Calculating $\mathbf{Ext}_\mathbb Z(\mathbb Q/\mathbb Z,\mathbb Z/n\mathbb Z)$

Question

In this post, the OP stated $\mathbf{Ext}^1_\mathbb Z(\mathbb Q/\mathbb Z,\mathbb Z/n\mathbb Z) = \mathbb Z/n\mathbb Z$, which is something I can't really comprehend right now. (One of the answers in the post also uses this trick without justification.) I tried calculating it by taking the injective resolution of $\mathbb Z/n\mathbb Z$, and it ends up in a sequence

$$ 0\to \mathbf{Hom}(\mathbb Q/\mathbb Z,\mathbb Q/\mathbb Z)\xrightarrow{\cdot n} \mathbf{Hom}(\mathbb Q/\mathbb Z,\mathbb Q/\mathbb Z)\to 0 $$

However, it seems that I can't really understand the term $\mathbf{Hom}(\mathbb Q/\mathbb Z,\mathbb Q/\mathbb Z)$, and I can't get to the answer $\mathbb Z/n\mathbb Z$ here.

Answer 1

Probably the easiest way to compute this is by using the short exact sequence $$0\to \mathbb{Z}\to\mathbb{Q}\to\mathbb{Q}/\mathbb{Z}\to 0.$$ This gives rise to a long exact sequence in Ext that goes $$\mathbf{Hom}(\mathbb{Q},\mathbb{Z}/n\mathbb{Z})\to \mathbf{Hom}(\mathbb{Z},\mathbb{Z}/n\mathbb{Z})\to \mathbf{Ext}^1(\mathbb{Q}/\mathbb{Z},\mathbb{Z}/n\mathbb{Z})\to \mathbf{Ext}^1(\mathbb{Q},\mathbb{Z}/n\mathbb{Z}).$$ Now for a key observation: multiplication by $n$ is an isomorphism $\mathbb{Q}\to\mathbb{Q}$, and multiplication by $n$ is the zero map $\mathbb{Z}/n\mathbb{Z}\to\mathbb{Z}/n\mathbb{Z}$. It follows that multiplication by $n$ is both an isomorphism and the zero map $\mathbf{Hom}(\mathbb{Q},\mathbb{Z}/n\mathbb{Z})\to \mathbf{Hom}(\mathbb{Q},\mathbb{Z}/n\mathbb{Z})$ and similarly for $\mathbf{Ext}^1(\mathbb{Q},\mathbb{Z}/n\mathbb{Z})$ (since it is induced by an isomorphism on the first coordinate but it is also induced by the zero map on the second coordinate).

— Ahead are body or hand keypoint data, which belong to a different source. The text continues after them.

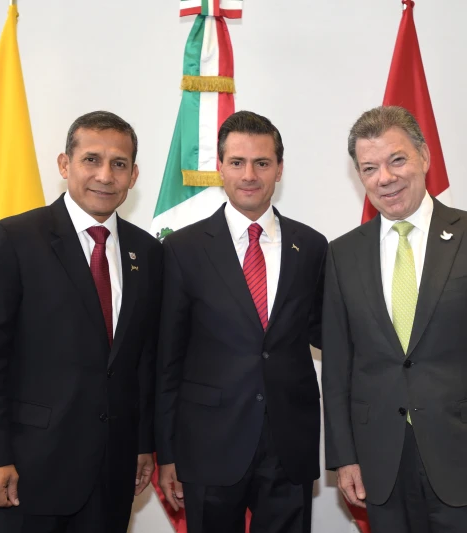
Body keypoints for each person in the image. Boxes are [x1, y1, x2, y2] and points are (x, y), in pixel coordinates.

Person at [322, 106, 467, 533]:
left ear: (424, 156)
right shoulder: (342, 254)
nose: (385, 177)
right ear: (359, 176)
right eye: (369, 168)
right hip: (381, 465)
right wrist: (343, 456)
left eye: (397, 160)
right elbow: (338, 367)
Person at [0, 111, 162, 533]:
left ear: (134, 174)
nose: (105, 175)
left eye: (119, 164)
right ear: (64, 165)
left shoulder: (147, 252)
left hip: (111, 472)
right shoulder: (12, 240)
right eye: (91, 159)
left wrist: (143, 444)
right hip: (25, 471)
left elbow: (142, 359)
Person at [155, 111, 327, 533]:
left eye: (262, 163)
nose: (249, 175)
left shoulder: (313, 245)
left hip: (289, 444)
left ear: (279, 170)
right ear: (219, 167)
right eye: (237, 162)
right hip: (208, 445)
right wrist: (167, 452)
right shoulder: (182, 249)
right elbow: (167, 359)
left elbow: (329, 335)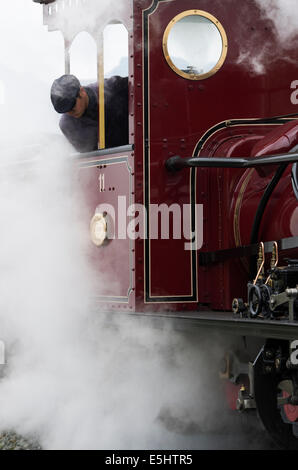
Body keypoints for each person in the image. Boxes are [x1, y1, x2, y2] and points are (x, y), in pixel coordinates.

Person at [50, 74, 128, 153]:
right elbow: (88, 156)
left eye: (72, 106)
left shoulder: (114, 86)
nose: (70, 113)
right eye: (66, 110)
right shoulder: (67, 125)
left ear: (82, 91)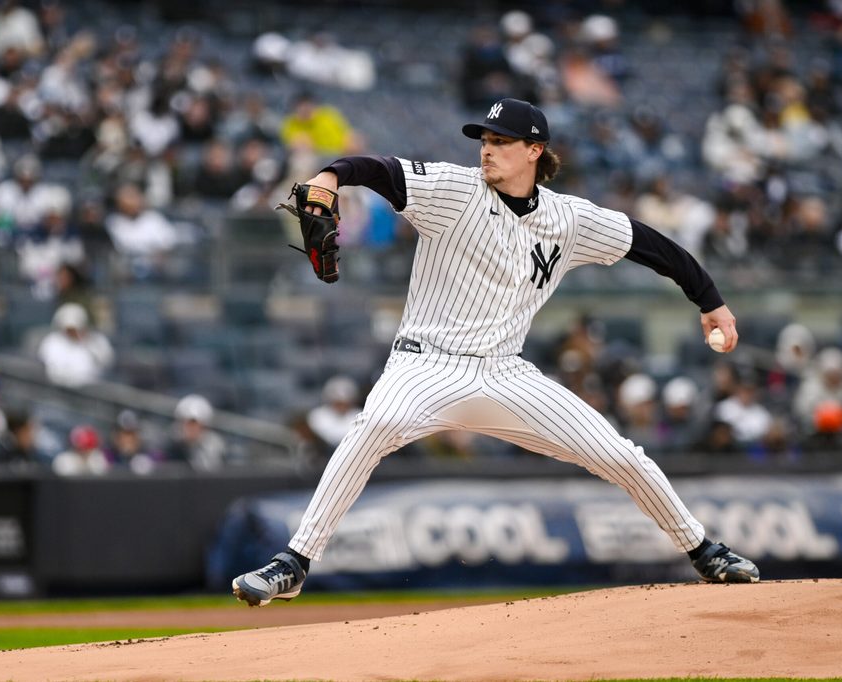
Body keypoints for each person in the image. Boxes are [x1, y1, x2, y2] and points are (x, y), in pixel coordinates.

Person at [232, 98, 759, 607]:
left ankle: (702, 549)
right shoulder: (453, 190)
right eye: (484, 139)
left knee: (619, 454)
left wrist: (710, 301)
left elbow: (651, 244)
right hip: (426, 364)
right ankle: (295, 562)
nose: (487, 149)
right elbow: (380, 169)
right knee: (373, 427)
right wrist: (330, 174)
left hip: (507, 373)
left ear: (534, 151)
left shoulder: (568, 219)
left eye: (501, 141)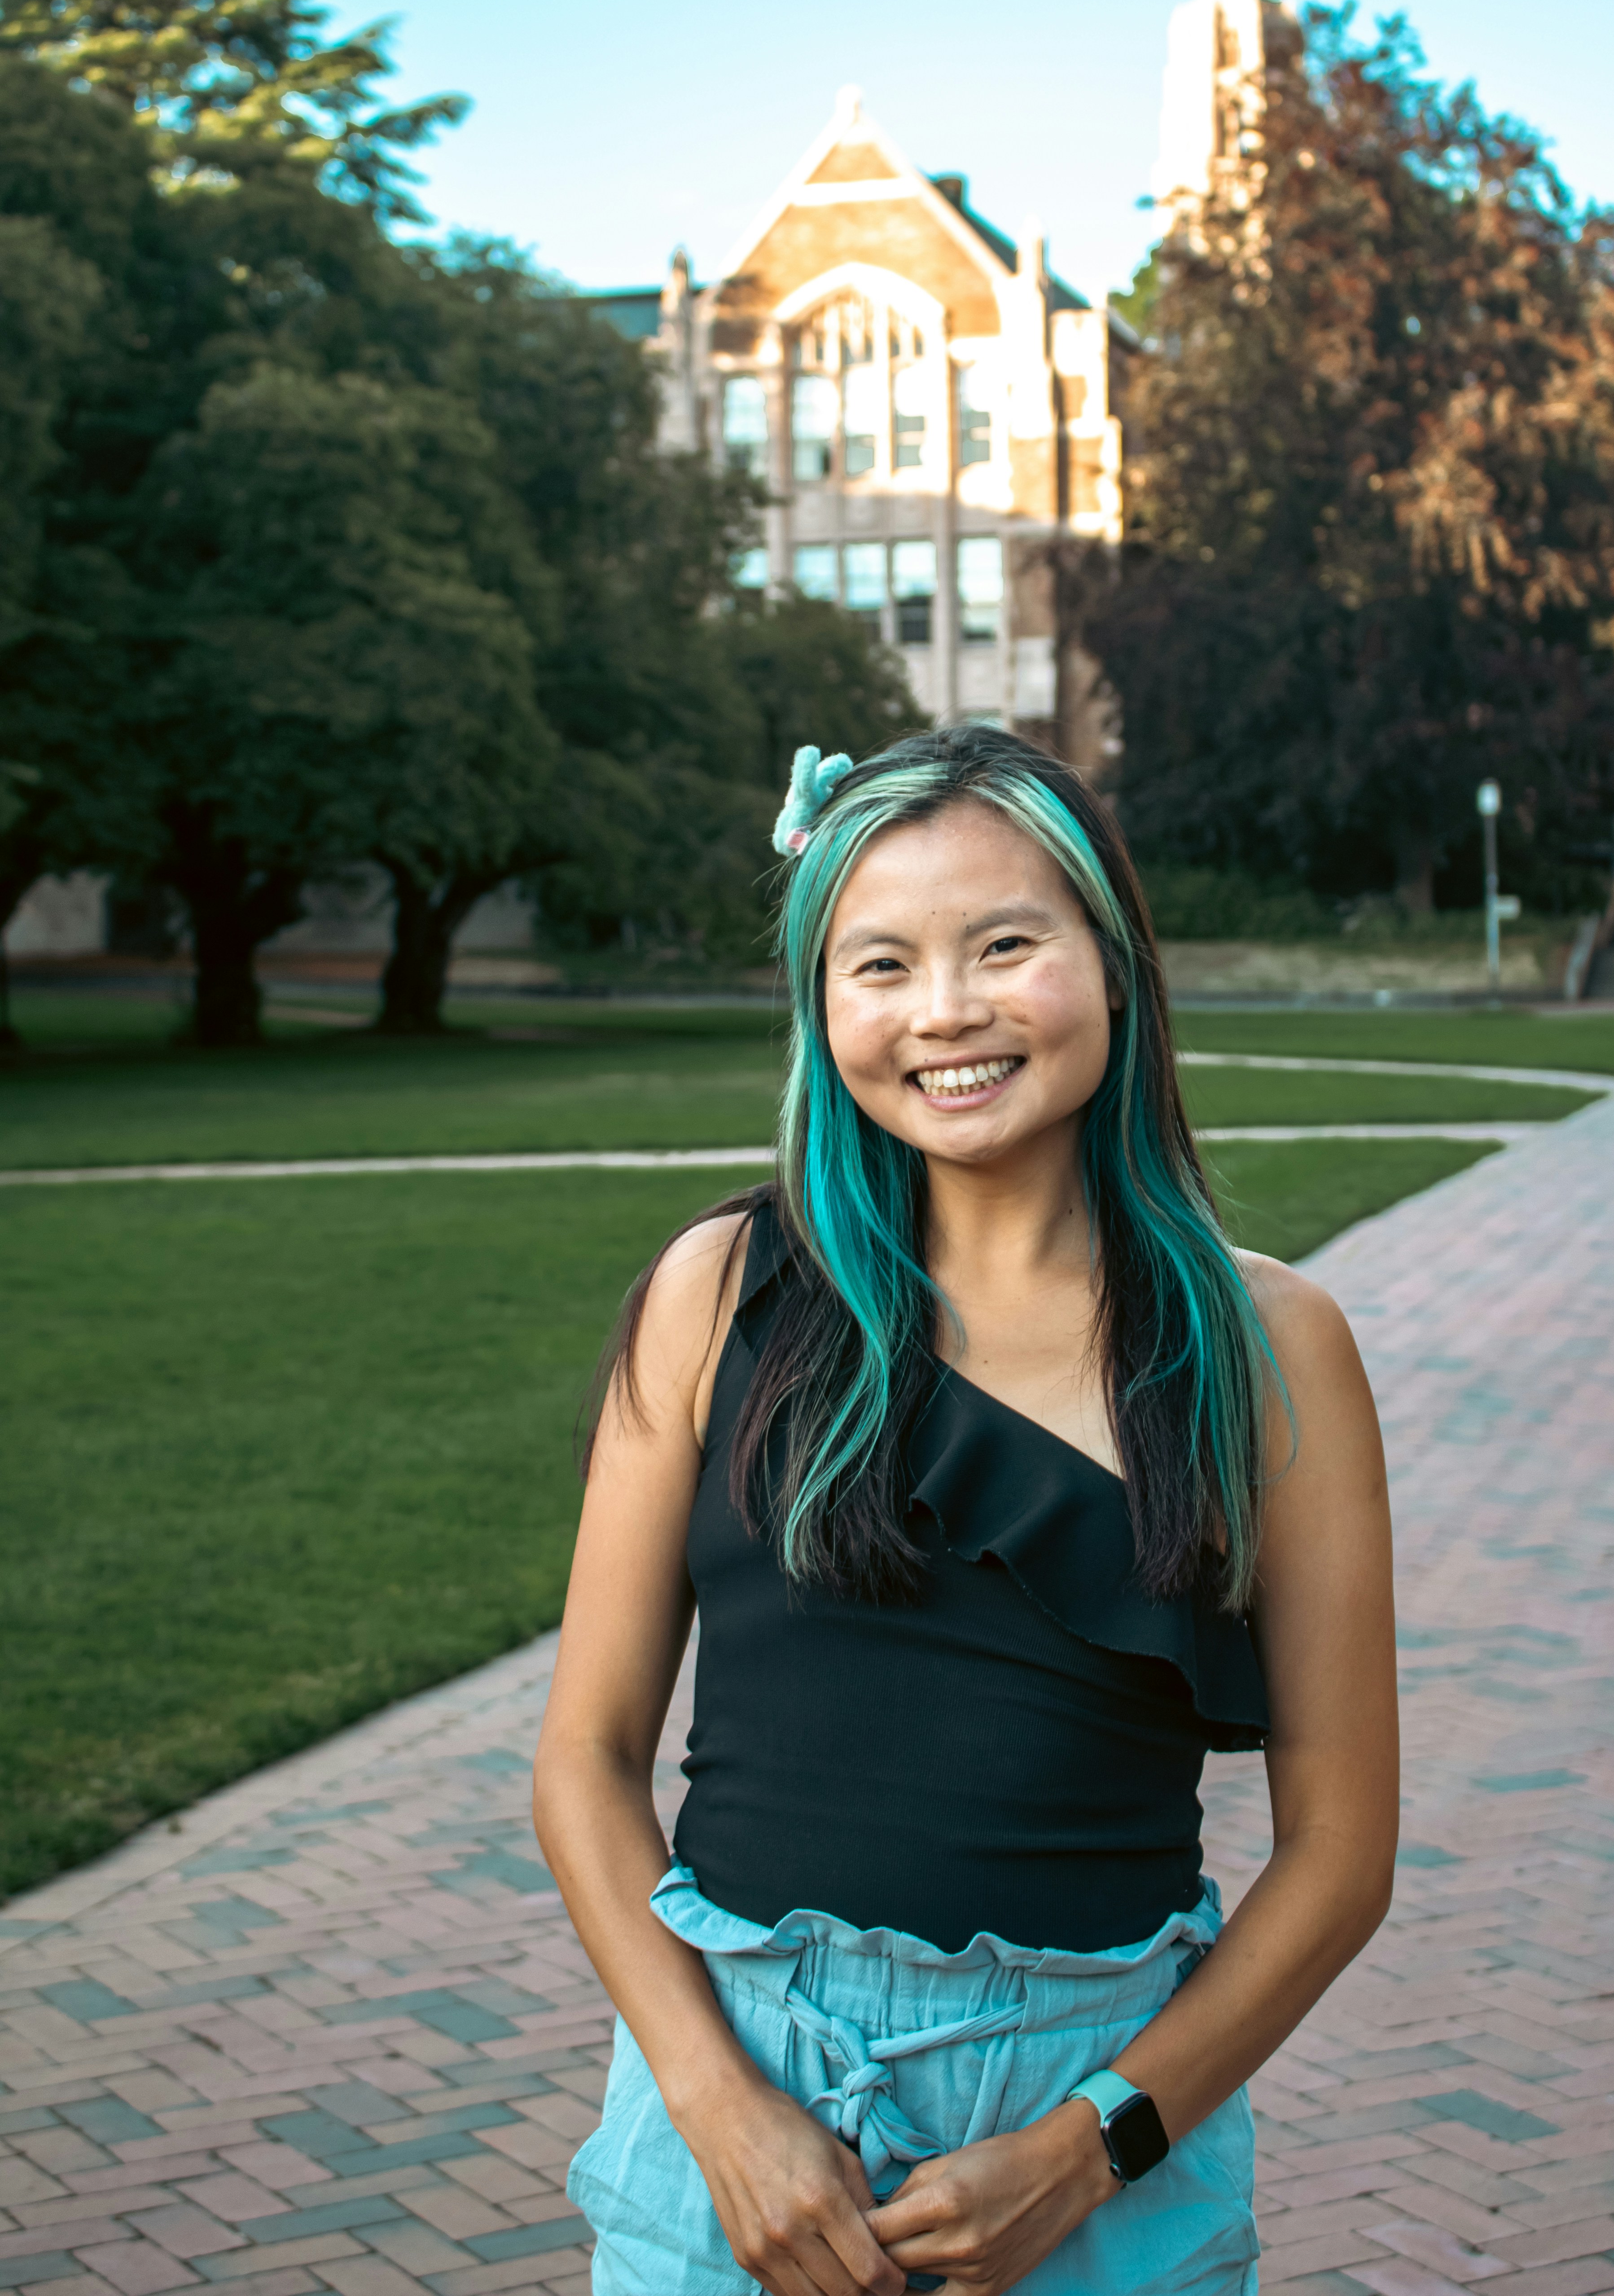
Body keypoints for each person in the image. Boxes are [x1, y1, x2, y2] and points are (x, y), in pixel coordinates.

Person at [535, 724, 1398, 2296]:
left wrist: (1089, 2147)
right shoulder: (719, 1295)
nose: (946, 1012)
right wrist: (720, 2108)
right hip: (734, 2123)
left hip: (1104, 2134)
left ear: (1115, 963)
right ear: (821, 1008)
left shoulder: (1271, 1353)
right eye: (881, 964)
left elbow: (1341, 1855)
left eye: (1006, 944)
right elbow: (585, 1762)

So, $\mathbf{Hom}(\mathbb{Q},\mathbb{Z}/n\mathbb{Z})$ and $\mathbf{Ext}^1(\mathbb{Q},\mathbb{Z}/n\mathbb{Z})$ are both trivial. Thus our long exact sequence above gives an isomorphism between $\mathbf{Ext}^1(\mathbb{Q}/\mathbb{Z},\mathbb{Z}/n\mathbb{Z})$ and $\mathbf{Hom}(\mathbb{Z},\mathbb{Z}/n\mathbb{Z})\cong \mathbb{Z}/n\mathbb{Z}$.